TRY IT: Render the listing below as a Markdown table with the columns "Row" and "Text line," one numbered row for each nonblank line. Leave the pictures out.

MATERIAL FOR THIS EXERCISE:
● ● ● ● ● ● ●
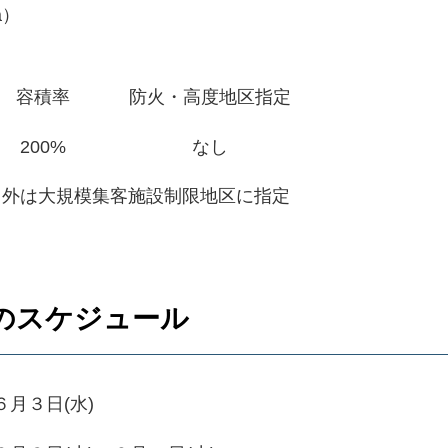
a）
容積率
防火・高度地区指定
200%
なし
）外は大規模集客施設制限地区に指定
のスケジュール
月３日(水)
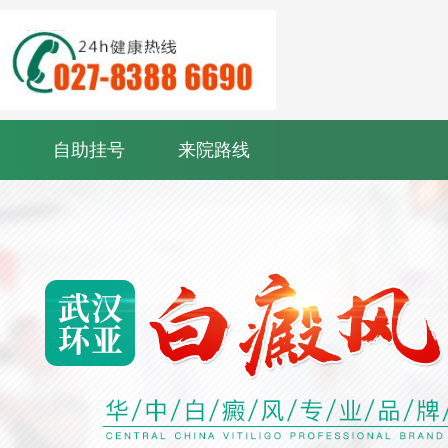
自助挂号
来院路线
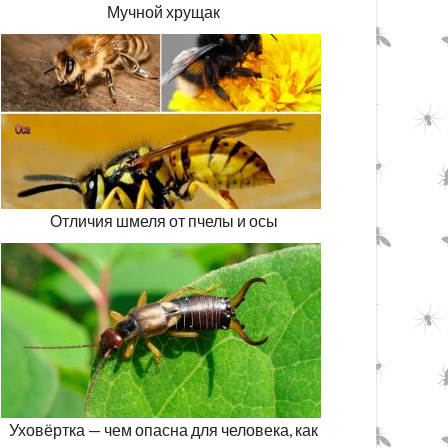
Мучной хрущак
Отличия шмеля от пчелы и осы
Уховёртка — чем опасна для человека, как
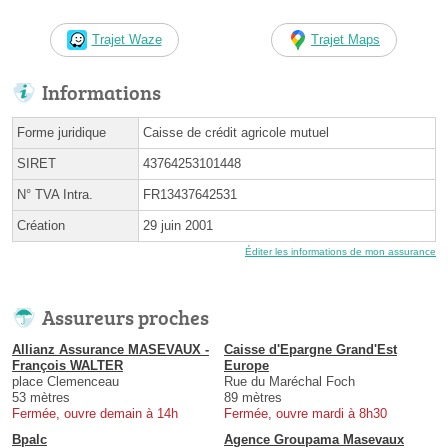
Trajet Waze
Trajet Maps
Informations
Forme juridique
Caisse de crédit agricole mutuel
SIRET
43764253101448
N° TVA Intra.
FR13437642531
Création
29 juin 2001
Éditer les informations de mon assurance
Assureurs proches
Allianz Assurance MASEVAUX -
Caisse d'Epargne Grand'Est
François WALTER
Europe
place Clemenceau
Rue du Maréchal Foch
53 mètres
89 mètres
Fermée, ouvre demain à 14h
Fermée, ouvre mardi à 8h30
Bpalc
Agence Groupama Masevaux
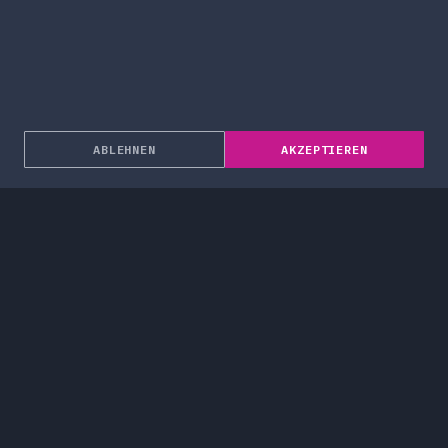
ABLEHNEN
AKZEPTIEREN
Über uns
Unternehmenslösungen
Dienstleistungen
Blog
Projekte
Karriere
Kontakt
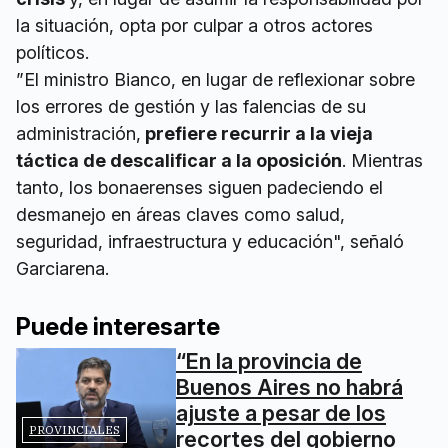
la situación, opta por culpar a otros actores
políticos.
”El ministro Bianco, en lugar de reflexionar sobre
los errores de gestión y las falencias de su
administración,
prefiere recurrir a la vieja
táctica de descalificar a la oposición
. Mientras
tanto, los bonaerenses siguen padeciendo el
desmanejo en áreas claves como salud,
seguridad, infraestructura y educación", señaló
Garciarena.
Puede interesarte
“En la provincia de
Buenos Aires no habrá
ajuste a pesar de los
PROVINCIALES
recortes del gobierno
● ● ● ● ● ● ●
ANSWER TO THE EXERCISE:
| Row | Text line |
|---|---|
| 1 | a） |
| 2 | 容積率 |
| 3 | 防火・高度地区指定 |
| 4 | 200% |
| 5 | なし |
| 6 | ）外は大規模集客施設制限地区に指定 |
| 7 | のスケジュール |
| 8 | 月３日(水) |
| 9 | 自助挂号 |
| 10 | 来院路线 |
| 11 | Мучной хрущак |
| 12 | Отличия шмеля от пчелы и осы |
| 13 | Уховёртка — чем опасна для человека, как |
| 14 | Trajet Waze |
| 15 | Trajet Maps |
| 16 | Informations |
| 17 | Forme juridique |
| 18 | Caisse de crédit agricole mutuel |
| 19 | SIRET |
| 20 | 43764253101448 |
| 21 | N° TVA Intra. |
| 22 | FR13437642531 |
| 23 | Création |
| 24 | 29 juin 2001 |
| 25 | Éditer les informations de mon assurance |
| 26 | Assureurs proches |
| 27 | Allianz Assurance MASEVAUX - |
| 28 | Caisse d'Epargne Grand'Est |
| 29 | François WALTER |
| 30 | Europe |
| 31 | place Clemenceau |
| 32 | Rue du Maréchal Foch |
| 33 | 53 mètres |
| 34 | 89 mètres |
| 35 | Fermée, ouvre demain à 14h |
| 36 | Fermée, ouvre mardi à 8h30 |
| 37 | Bpalc |
| 38 | Agence Groupama Masevaux |
| 39 | ABLEHNEN |
| 40 | AKZEPTIEREN |
| 41 | Über uns |
| 42 | Unternehmenslösungen |
| 43 | Dienstleistungen |
| 44 | Blog |
| 45 | Projekte |
| 46 | Karriere |
| 47 | Kontakt |
| 48 | la situación, opta por culpar a otros actores |
| 49 | políticos. |
| 50 | ”El ministro Bianco, en lugar de reflexionar sobre |
| 51 | los errores de gestión y las falencias de su |
| 52 | administración, |
| 53 | prefiere recurrir a la vieja |
| 54 | táctica de descalificar a la oposición |
| 55 | . Mientras |
| 56 | tanto, los bonaerenses siguen padeciendo el |
| 57 | desmanejo en áreas claves como salud, |
| 58 | seguridad, infraestructura y educación", señaló |
| 59 | Garciarena. |
| 60 | Puede interesarte |
| 61 | “En la provincia de |
| 62 | Buenos Aires no habrá |
| 63 | ajuste a pesar de los |
| 64 | PROVINCIALES |
| 65 | recortes del gobierno |